▶ _DATA FOR PROCESSING_
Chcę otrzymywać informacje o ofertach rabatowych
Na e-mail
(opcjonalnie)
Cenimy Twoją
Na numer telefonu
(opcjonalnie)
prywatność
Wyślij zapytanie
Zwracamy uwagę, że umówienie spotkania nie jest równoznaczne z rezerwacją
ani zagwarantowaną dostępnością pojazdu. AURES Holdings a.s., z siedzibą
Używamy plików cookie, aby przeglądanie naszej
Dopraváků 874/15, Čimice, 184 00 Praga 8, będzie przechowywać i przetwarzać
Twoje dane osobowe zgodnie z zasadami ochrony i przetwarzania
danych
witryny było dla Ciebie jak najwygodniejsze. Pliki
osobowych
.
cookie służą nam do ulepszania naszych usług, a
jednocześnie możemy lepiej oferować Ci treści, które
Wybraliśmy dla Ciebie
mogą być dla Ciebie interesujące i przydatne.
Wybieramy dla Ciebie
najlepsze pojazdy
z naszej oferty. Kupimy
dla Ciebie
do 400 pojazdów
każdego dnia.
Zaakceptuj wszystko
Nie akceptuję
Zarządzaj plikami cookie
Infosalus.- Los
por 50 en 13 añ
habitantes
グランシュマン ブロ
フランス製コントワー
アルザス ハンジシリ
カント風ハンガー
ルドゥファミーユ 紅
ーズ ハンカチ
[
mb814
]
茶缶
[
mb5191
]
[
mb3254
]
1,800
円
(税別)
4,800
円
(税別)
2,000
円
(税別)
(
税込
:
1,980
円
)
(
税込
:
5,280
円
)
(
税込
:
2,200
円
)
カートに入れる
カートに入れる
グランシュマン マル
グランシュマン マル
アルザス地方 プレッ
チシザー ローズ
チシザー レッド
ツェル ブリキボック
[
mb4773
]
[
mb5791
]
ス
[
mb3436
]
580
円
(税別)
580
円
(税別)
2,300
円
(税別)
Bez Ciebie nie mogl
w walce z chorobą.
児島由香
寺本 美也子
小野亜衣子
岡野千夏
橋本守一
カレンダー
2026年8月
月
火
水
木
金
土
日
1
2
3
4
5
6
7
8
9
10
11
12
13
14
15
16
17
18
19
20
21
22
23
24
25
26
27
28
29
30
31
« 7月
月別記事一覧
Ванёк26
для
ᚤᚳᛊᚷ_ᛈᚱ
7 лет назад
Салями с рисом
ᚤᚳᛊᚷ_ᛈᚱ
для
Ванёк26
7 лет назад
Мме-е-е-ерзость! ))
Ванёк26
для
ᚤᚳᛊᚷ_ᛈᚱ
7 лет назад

▶ _TASK PROMPT_
Write out every line of text in the material above, in the same order and without changing any of it.

▶ _SOLVED EXERCISE_
Chcę otrzymywać informacje o ofertach rabatowych
Na e-mail
(opcjonalnie)
Cenimy Twoją
Na numer telefonu
(opcjonalnie)
prywatność
Wyślij zapytanie
Zwracamy uwagę, że umówienie spotkania nie jest równoznaczne z rezerwacją
ani zagwarantowaną dostępnością pojazdu. AURES Holdings a.s., z siedzibą
Używamy plików cookie, aby przeglądanie naszej
Dopraváků 874/15, Čimice, 184 00 Praga 8, będzie przechowywać i przetwarzać
Twoje dane osobowe zgodnie z zasadami ochrony i przetwarzania
danych
witryny było dla Ciebie jak najwygodniejsze. Pliki
osobowych
.
cookie służą nam do ulepszania naszych usług, a
jednocześnie możemy lepiej oferować Ci treści, które
Wybraliśmy dla Ciebie
mogą być dla Ciebie interesujące i przydatne.
Wybieramy dla Ciebie
najlepsze pojazdy
z naszej oferty. Kupimy
dla Ciebie
do 400 pojazdów
każdego dnia.
Zaakceptuj wszystko
Nie akceptuję
Zarządzaj plikami cookie
Infosalus.- Los
por 50 en 13 añ
habitantes
グランシュマン ブロ
フランス製コントワー
アルザス ハンジシリ
カント風ハンガー
ルドゥファミーユ 紅
ーズ ハンカチ
[
mb814
]
茶缶
[
mb5191
]
[
mb3254
]
1,800
円
(税別)
4,800
円
(税別)
2,000
円
(税別)
(
税込
:
1,980
円
)
(
税込
:
5,280
円
)
(
税込
:
2,200
円
)
カートに入れる
カートに入れる
グランシュマン マル
グランシュマン マル
アルザス地方 プレッ
チシザー ローズ
チシザー レッド
ツェル ブリキボック
[
mb4773
]
[
mb5791
]
ス
[
mb3436
]
580
円
(税別)
580
円
(税別)
2,300
円
(税別)
Bez Ciebie nie mogl
w walce z chorobą.
児島由香
寺本 美也子
小野亜衣子
岡野千夏
橋本守一
カレンダー
2026年8月
月
火
水
木
金
土
日
1
2
3
4
5
6
7
8
9
10
11
12
13
14
15
16
17
18
19
20
21
22
23
24
25
26
27
28
29
30
31
« 7月
月別記事一覧
Ванёк26
для
ᚤᚳᛊᚷ_ᛈᚱ
7 лет назад
Салями с рисом
ᚤᚳᛊᚷ_ᛈᚱ
для
Ванёк26
7 лет назад
Мме-е-е-ерзость! ))
Ванёк26
для
ᚤᚳᛊᚷ_ᛈᚱ
7 лет назад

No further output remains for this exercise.